* [Required action] Repeat, line for line, the entries below from the first line to the line containing "T-163, status: Building -> QA", counting both ends.

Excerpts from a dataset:
____

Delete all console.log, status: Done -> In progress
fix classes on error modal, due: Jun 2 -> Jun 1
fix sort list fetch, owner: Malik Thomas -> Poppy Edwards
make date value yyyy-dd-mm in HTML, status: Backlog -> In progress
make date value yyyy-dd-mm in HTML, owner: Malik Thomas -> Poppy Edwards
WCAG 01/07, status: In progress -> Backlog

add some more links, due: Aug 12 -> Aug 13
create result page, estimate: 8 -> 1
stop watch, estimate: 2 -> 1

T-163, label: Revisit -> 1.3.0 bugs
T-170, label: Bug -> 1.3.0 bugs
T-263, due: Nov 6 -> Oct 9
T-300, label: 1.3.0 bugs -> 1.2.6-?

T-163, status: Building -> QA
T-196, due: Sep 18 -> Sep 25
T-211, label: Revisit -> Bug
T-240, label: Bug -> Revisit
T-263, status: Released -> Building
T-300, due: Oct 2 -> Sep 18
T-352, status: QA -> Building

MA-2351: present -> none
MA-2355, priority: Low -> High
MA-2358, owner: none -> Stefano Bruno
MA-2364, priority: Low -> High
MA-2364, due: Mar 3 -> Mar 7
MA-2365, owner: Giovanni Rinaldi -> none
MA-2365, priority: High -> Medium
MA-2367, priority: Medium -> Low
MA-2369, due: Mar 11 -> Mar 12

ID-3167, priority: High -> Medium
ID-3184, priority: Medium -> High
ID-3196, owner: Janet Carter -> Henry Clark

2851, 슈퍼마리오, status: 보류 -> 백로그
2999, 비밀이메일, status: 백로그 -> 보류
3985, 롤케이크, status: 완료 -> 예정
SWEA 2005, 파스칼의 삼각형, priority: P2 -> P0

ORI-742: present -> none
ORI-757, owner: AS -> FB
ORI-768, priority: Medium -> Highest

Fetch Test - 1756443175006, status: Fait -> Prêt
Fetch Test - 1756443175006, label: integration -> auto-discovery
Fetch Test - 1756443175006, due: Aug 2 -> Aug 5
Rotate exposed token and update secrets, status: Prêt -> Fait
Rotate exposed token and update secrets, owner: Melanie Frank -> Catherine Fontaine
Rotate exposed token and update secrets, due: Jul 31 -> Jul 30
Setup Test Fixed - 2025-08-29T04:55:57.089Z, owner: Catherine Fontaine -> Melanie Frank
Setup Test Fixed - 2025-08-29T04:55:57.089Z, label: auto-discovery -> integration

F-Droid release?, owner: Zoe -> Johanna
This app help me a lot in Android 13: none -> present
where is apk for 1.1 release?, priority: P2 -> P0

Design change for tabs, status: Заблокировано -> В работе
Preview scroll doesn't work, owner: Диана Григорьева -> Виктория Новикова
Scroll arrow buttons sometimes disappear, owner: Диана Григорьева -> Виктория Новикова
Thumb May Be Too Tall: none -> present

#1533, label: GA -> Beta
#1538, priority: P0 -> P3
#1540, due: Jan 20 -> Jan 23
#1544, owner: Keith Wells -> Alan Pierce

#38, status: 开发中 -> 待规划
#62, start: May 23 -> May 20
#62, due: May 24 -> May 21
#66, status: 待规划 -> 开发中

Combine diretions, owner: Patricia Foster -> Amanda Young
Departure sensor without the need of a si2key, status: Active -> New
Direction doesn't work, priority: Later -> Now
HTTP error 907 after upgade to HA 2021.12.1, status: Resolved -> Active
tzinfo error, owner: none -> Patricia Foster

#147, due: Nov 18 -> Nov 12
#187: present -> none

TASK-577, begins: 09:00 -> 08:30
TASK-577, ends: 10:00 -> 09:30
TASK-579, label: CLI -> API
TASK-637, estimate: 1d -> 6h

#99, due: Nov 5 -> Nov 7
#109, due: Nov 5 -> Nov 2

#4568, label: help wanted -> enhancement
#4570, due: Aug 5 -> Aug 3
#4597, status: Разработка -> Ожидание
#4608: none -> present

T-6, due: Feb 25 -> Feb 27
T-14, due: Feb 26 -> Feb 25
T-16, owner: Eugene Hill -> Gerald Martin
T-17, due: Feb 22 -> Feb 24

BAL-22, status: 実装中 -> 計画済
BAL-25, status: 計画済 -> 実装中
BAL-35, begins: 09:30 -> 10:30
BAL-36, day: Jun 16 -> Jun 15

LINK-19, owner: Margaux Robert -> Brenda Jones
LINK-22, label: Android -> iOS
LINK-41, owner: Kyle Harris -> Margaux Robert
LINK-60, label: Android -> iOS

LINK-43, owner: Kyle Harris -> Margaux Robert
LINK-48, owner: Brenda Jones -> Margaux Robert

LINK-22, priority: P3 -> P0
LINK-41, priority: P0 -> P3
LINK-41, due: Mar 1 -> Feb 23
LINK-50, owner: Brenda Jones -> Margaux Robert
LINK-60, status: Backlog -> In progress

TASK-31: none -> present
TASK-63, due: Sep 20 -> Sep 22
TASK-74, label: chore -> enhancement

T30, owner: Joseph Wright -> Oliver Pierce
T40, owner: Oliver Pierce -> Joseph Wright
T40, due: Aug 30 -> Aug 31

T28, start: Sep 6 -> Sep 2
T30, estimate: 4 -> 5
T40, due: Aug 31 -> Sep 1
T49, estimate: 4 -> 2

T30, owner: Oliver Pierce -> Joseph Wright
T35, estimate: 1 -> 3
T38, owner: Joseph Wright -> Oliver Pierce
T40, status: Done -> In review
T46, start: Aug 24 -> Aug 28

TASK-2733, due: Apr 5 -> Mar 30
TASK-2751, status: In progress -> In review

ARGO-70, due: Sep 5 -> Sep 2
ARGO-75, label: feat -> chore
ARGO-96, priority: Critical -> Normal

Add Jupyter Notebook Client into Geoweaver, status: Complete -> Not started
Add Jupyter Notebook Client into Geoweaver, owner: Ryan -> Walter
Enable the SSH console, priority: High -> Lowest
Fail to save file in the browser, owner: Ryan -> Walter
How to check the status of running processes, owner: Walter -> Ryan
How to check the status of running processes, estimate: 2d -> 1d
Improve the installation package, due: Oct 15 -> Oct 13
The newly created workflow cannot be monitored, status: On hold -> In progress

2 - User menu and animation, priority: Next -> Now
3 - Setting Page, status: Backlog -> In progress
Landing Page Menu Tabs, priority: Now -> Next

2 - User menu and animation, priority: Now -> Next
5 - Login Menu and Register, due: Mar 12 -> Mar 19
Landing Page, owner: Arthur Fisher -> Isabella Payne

____

* [Response]
Delete all console.log, status: Done -> In progress
fix classes on error modal, due: Jun 2 -> Jun 1
fix sort list fetch, owner: Malik Thomas -> Poppy Edwards
make date value yyyy-dd-mm in HTML, status: Backlog -> In progress
make date value yyyy-dd-mm in HTML, owner: Malik Thomas -> Poppy Edwards
WCAG 01/07, status: In progress -> Backlog

add some more links, due: Aug 12 -> Aug 13
create result page, estimate: 8 -> 1
stop watch, estimate: 2 -> 1

T-163, label: Revisit -> 1.3.0 bugs
T-170, label: Bug -> 1.3.0 bugs
T-263, due: Nov 6 -> Oct 9
T-300, label: 1.3.0 bugs -> 1.2.6-?

T-163, status: Building -> QA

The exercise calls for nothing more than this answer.